Complementary metal-oxide semiconductor (CMOS) fabrication uses p-type and n-type complementary and symmetrical pairs to implement logic functions. The fundamental building block of the CMOS circuit is the MOSFET semiconductor, which enables it to operate at far lower current levels than bipolar transistors. This current reduction comes via pairs of p-type and n-type MOSFETs connected gate-to-gate and drain-to-drain. The two opposing types of MOSFETs work together when the two gates and the two drains are shorted together.
In a p-type MOSFET, when a low voltage is applied to the gate, resistance between source and drain is low. In contrast, in an n-type MOSFET, a high gate voltage causes low resistance between source and drain. When high voltage is applied to the gates, the n-type MOSFET conducts and the p-type MOSFET doesn’t. When low voltage is applied, only the p-type MOSFET conducts.
Accordingly, one of the MOSFETs is always off. Because they are in series with respect to power and in parallel with respect to signal, the signal is always on and the power is always off except during brief transitions. Most of the time, this configuration conducts little current and dissipates littler power.
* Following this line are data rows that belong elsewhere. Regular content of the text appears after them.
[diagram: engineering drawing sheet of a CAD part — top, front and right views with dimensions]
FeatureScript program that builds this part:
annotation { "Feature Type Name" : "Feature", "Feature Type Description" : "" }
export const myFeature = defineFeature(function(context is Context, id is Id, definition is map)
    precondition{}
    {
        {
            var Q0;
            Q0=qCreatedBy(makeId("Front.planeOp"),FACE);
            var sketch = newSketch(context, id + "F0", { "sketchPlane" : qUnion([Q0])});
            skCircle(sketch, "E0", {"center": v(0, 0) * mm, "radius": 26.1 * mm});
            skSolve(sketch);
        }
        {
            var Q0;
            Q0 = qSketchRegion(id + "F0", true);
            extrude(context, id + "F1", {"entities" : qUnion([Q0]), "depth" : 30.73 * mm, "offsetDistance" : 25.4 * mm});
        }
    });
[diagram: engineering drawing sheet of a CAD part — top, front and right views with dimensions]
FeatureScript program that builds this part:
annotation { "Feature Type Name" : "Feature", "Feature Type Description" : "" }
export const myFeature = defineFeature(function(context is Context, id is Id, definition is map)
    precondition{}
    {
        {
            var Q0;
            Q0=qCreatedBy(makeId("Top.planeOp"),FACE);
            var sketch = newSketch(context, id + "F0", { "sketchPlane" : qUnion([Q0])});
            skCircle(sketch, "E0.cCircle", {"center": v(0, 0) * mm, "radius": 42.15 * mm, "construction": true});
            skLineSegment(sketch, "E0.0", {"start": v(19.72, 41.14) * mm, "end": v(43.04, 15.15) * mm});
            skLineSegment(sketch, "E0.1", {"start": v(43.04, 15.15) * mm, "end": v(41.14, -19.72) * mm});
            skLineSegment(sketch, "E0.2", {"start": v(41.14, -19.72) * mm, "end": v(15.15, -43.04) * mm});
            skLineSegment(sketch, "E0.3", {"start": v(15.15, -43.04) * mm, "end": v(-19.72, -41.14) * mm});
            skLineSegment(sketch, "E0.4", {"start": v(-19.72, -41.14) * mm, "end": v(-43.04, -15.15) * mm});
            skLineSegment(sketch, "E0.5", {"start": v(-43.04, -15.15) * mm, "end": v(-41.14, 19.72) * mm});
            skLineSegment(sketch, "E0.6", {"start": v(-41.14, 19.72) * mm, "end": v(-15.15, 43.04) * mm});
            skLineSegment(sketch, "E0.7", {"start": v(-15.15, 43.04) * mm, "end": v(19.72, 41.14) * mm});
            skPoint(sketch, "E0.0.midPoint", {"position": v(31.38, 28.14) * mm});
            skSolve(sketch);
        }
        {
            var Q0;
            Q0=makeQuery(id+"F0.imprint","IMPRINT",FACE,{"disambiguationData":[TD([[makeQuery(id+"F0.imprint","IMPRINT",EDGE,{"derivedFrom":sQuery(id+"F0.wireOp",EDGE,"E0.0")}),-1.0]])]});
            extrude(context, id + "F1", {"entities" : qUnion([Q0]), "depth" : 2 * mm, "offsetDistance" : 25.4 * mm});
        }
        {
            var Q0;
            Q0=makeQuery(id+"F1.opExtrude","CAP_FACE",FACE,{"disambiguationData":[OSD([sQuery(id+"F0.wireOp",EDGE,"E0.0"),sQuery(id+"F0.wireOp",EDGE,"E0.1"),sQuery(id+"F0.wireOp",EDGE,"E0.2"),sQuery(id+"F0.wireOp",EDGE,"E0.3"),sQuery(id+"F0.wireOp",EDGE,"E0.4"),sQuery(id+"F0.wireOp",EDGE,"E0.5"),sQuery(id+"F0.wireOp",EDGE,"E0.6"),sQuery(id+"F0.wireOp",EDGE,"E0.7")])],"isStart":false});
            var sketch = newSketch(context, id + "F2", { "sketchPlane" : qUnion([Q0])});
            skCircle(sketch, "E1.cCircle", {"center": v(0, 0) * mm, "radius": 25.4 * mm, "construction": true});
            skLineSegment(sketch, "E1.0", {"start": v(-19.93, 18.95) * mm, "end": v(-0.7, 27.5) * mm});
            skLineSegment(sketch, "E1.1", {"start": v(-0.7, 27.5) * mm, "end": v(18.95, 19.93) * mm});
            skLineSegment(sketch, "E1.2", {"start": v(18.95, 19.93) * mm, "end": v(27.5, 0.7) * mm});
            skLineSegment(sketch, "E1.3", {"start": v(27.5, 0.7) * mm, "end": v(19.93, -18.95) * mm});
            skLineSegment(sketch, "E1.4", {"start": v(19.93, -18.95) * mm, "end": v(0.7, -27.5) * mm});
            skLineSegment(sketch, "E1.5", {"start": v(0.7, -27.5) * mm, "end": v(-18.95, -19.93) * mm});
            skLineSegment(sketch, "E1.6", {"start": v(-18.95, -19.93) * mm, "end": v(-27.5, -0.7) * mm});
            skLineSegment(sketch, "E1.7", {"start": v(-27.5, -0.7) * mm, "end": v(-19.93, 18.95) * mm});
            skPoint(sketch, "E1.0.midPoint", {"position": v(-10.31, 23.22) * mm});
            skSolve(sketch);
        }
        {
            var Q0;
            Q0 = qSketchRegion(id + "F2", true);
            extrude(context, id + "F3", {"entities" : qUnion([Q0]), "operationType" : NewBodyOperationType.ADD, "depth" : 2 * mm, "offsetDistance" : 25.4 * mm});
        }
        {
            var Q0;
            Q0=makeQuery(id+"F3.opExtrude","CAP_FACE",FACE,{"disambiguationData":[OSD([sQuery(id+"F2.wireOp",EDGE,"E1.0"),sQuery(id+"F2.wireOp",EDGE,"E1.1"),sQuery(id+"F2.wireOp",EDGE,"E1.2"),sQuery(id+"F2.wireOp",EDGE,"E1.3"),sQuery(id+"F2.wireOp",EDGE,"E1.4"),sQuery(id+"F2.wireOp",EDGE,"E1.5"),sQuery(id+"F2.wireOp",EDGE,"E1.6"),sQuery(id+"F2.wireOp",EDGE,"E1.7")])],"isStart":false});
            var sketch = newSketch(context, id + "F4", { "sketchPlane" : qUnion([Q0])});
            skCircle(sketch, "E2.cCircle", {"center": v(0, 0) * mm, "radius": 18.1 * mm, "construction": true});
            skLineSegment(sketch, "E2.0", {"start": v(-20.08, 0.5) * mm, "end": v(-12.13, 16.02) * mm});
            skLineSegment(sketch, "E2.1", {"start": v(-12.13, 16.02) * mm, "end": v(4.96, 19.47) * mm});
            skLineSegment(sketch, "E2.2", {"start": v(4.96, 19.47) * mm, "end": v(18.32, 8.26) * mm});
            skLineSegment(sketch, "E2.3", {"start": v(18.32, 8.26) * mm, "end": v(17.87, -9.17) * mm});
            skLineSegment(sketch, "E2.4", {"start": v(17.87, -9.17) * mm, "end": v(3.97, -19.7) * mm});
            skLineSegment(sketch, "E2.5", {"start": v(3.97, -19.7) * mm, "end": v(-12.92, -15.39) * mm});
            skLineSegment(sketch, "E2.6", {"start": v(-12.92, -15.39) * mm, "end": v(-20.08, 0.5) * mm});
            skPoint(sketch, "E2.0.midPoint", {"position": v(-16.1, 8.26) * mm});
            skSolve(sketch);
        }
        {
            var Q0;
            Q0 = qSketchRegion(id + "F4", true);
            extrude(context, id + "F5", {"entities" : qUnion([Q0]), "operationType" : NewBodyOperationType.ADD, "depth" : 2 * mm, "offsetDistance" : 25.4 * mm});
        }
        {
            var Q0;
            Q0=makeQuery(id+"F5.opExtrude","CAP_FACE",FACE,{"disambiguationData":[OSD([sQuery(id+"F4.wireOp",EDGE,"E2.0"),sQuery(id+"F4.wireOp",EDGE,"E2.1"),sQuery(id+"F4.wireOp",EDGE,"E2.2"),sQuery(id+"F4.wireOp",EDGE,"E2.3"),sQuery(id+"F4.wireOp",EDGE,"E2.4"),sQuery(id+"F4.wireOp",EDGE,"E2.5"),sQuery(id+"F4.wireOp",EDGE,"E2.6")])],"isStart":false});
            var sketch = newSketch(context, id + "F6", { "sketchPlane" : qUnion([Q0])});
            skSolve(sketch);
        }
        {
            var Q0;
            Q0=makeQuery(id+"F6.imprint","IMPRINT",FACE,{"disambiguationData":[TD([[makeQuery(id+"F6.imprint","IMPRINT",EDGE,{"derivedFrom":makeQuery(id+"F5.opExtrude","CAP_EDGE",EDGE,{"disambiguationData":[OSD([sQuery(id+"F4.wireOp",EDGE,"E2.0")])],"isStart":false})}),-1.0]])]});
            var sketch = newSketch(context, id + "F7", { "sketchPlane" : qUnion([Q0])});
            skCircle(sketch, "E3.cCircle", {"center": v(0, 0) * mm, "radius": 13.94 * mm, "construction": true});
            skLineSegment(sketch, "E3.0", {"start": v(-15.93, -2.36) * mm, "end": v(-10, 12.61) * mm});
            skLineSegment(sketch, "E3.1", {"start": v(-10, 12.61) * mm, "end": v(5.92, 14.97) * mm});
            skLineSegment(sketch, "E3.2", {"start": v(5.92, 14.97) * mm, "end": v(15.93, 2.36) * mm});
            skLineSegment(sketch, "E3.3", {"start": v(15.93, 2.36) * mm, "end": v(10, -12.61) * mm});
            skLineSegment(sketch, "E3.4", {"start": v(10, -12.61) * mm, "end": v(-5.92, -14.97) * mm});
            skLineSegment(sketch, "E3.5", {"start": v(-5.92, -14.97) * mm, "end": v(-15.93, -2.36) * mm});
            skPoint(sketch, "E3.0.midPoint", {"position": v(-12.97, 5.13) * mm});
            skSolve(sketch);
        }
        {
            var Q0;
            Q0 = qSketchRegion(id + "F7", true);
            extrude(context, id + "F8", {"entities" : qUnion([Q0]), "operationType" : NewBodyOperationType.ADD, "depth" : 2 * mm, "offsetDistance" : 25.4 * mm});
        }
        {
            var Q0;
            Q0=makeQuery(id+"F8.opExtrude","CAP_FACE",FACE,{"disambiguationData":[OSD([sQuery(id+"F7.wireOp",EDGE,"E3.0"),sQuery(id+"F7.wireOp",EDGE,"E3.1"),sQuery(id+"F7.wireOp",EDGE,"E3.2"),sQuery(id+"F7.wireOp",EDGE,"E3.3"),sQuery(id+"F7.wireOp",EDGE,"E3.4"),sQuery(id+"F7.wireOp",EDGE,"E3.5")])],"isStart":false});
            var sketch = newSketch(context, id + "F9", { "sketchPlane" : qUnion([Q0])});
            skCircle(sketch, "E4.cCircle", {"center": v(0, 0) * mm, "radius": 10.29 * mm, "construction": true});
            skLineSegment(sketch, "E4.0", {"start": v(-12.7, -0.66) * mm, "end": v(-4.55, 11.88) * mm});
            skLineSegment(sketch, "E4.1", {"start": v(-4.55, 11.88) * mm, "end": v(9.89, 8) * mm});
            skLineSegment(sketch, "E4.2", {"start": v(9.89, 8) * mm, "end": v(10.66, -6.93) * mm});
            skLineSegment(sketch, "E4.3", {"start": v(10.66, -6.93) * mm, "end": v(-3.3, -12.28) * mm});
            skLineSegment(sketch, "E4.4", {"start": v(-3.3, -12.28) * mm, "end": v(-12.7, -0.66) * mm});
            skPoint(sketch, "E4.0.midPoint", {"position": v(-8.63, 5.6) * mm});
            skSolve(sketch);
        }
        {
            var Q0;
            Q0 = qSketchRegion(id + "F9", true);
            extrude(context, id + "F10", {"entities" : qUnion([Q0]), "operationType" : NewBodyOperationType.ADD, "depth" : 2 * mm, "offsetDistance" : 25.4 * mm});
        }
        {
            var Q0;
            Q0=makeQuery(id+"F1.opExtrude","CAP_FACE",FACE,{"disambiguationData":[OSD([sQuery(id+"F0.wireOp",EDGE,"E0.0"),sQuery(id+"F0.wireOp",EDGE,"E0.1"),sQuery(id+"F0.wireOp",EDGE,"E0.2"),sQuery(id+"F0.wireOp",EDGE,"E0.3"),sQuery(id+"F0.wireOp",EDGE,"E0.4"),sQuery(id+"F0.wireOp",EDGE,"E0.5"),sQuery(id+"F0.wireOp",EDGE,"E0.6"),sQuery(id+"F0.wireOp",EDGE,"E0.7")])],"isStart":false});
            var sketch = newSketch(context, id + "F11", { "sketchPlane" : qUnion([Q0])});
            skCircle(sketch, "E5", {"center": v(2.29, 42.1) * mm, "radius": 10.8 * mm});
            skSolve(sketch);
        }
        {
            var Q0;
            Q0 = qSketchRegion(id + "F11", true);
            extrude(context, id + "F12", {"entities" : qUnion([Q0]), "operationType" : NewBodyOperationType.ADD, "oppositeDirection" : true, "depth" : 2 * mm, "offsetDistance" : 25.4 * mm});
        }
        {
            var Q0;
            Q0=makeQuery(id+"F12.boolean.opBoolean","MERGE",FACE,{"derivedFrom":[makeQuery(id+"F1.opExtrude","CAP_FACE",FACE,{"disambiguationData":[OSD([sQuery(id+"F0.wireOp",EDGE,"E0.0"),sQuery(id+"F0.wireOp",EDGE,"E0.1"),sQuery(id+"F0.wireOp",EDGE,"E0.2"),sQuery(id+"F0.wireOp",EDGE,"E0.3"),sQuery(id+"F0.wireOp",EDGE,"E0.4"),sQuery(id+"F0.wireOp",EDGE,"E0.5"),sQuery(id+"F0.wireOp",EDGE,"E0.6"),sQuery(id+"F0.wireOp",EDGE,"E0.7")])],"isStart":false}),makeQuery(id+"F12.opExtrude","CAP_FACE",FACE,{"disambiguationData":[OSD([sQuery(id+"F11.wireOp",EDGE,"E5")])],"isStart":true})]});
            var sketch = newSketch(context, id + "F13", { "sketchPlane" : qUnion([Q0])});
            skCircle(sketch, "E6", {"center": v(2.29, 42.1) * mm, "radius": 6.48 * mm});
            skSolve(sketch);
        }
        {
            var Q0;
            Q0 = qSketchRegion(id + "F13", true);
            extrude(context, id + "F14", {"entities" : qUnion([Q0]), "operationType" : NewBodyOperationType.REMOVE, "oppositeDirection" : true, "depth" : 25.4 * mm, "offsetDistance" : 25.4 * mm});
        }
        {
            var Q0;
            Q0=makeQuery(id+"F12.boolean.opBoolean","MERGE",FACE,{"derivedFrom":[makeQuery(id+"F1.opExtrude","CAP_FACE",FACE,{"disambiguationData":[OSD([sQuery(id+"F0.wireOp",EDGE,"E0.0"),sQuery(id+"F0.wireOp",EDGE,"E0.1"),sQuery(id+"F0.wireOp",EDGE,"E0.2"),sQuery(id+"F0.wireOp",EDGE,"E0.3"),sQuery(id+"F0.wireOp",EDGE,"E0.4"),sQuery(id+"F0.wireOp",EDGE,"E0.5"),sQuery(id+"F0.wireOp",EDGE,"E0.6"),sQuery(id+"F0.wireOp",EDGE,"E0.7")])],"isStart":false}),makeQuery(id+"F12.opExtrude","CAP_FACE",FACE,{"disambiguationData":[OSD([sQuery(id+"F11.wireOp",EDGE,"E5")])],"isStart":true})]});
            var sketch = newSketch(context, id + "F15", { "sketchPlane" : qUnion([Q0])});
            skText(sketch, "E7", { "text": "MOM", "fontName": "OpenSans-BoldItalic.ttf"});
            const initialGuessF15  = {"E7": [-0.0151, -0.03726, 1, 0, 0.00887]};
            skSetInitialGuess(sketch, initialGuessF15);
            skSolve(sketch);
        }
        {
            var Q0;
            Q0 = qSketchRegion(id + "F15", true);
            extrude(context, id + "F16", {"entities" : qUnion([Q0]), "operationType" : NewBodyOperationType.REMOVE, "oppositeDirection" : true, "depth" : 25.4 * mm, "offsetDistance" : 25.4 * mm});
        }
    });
So vast numbers of MOSFETs can be squeezed onto ICs without large heat sinks or active cooling.
A downside, easily mitigated, is that during the brief transitions, relatively high-voltage spikes occur, and at today’s high frequencies, they are abundant, potentially affecting nearby receivers and creating power-quality anomalies. To avoid such difficulties, the usual practice is to add bypass capacitors to the signal lines.
CMOS IC chips have a high immunity to noise. The reason is the voltage transfer curve for a typical CMOS logic gate. It is characterized by a transition region that is almost vertical. This steep transition is what imparts the high noise immunity. The threshold voltage depends on the supply voltage and is approximately half the supply voltage.
The typical quiescent (static) power dissipation (power dissipation of a device that is not changing logic states) of CMOS ICs operating at 5 V are on the order of 50 nW at room temperature. However, as the frequency of switching increases, dynamic power dissipation becomes important. The input impedance, in either state, of CMOS gates is typically on the order of 1012 Ω. The input capacitance is on the order of 10 pF. The output impedance depends on the particular device and is on the order of 5 kΩ for either state.
CMOS devices have relatively long propagation delays to their high output impedance. Typical delay times are in the 60 nsec range for VDD = 5 V and around 25 nsec for VDD = 10 V. Doubling the supply voltage more than doubles the speed of a CMOS gate. The rise and fall transition times typically range from 75 to 150 nsec for VDD = 5 V.
A point to note is that CMOS logic has floating inputs. If left unconnected, they can increase susceptibility to noise and lead to excessive power dissipation. So chip data sheets generally advise connecting all unused inputs to VDD or VSS, as appropriate.
CMOS devices generally have a fan-out exceeding 50 because of their low input current requirement. However, there is some power dissipated in charging and discharging the capacitance of CMOS inputs during logic transitions. So the greater the fan-out the longer the propagation delay.
It is easy to verify the basic operating parameters of CMOS logic chips using just an oscilloscope and a function generator. For example, we can display the characteristic curve of a CMOS inverter by setting a generator to produce a sawtooth waveform. For a simple inverter IC such as the CD4069UB, the amplitude should be adjusted to produce positive voltages in the range 0 V to 5 V.
Connect the inverter output Vout to the Channel 2 input and Vin to the Channel 1 input of the scope. You want to plot Channel 1 vs. Channel 2, so the scope must be in XY mode. The resulting plot of Vout vs. Vin is the gate voltage transfer curve.
Different sections of the characteristic curve correspond to different operating modes for the two MOSFETs making up the CMOS gate.
Another simple circuit can be used to figure the CMOS gate noise margin. Consider a CD4001B CMOS Quad two-Input NOR Gate. One method is to set a square wave signal at minimum amplitude and put it at the input of a CMOS logic gate (or a series of them for an easier measurement). The square wave goes to one scope channel, the output of the last CMOS gate to the other channel. Then you slowly increase the square wave amplitude. When a pulse first appears on the output, the amplitude of the input pulse at that point is the noise margin.
A simpler test setup reveals CMOS gate propagation delay. The higher the frequency, the longer the propagation delay, so it might be best to use a higher-frequency square wave (hundreds of kilohertz or higher) to more easily see the effect. Another way to get a more pronounced read out is to send the square wave through a string of CMOS gates, then divide the delay reading by the number of gates in the string to get an average propagation delay per gate.
At any rate, the test setup puts the input to the gates on one scope channel, the output of the last gate in the string on the other. With both channels displayed on the screen, adjust the scope to give a close-up of the output waveforms at the first and last gates during both transitions from HIGH to LOW and LOW to HIGH. The amount of delay between corresponding transition points, divided by the number of gates you put in the string, is the average propagation delay per gate.